## Exercise input:
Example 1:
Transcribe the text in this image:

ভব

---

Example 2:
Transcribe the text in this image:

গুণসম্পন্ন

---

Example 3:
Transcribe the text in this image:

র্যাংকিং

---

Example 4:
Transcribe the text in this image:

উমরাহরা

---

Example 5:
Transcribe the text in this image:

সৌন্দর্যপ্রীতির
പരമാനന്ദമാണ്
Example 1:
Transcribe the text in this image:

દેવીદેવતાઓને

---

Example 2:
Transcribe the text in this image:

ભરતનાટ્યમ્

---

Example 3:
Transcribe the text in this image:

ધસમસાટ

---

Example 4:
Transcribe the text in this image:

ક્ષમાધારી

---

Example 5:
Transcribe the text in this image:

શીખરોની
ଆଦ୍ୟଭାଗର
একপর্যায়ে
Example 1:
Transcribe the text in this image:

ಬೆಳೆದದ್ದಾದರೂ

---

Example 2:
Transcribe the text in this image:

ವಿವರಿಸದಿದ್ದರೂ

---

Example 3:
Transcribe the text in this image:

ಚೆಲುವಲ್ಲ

## What is expected:
Restate each record exactly as written.

## Answer to the problem:
Example 1:
Transcribe the text in this image:

ভব

---

Example 2:
Transcribe the text in this image:

গুণসম্পন্ন

---

Example 3:
Transcribe the text in this image:

র্যাংকিং

---

Example 4:
Transcribe the text in this image:

উমরাহরা

---

Example 5:
Transcribe the text in this image:

সৌন্দর্যপ্রীতির
പരമാനന്ദമാണ്
Example 1:
Transcribe the text in this image:

દેવીદેવતાઓને

---

Example 2:
Transcribe the text in this image:

ભરતનાટ્યમ્

---

Example 3:
Transcribe the text in this image:

ધસમસાટ

---

Example 4:
Transcribe the text in this image:

ક્ષમાધારી

---

Example 5:
Transcribe the text in this image:

શીખરોની
ଆଦ୍ୟଭାଗର
একপর্যায়ে
Example 1:
Transcribe the text in this image:

ಬೆಳೆದದ್ದಾದರೂ

---

Example 2:
Transcribe the text in this image:

ವಿವರಿಸದಿದ್ದರೂ

---

Example 3:
Transcribe the text in this image:

ಚೆಲುವಲ್ಲ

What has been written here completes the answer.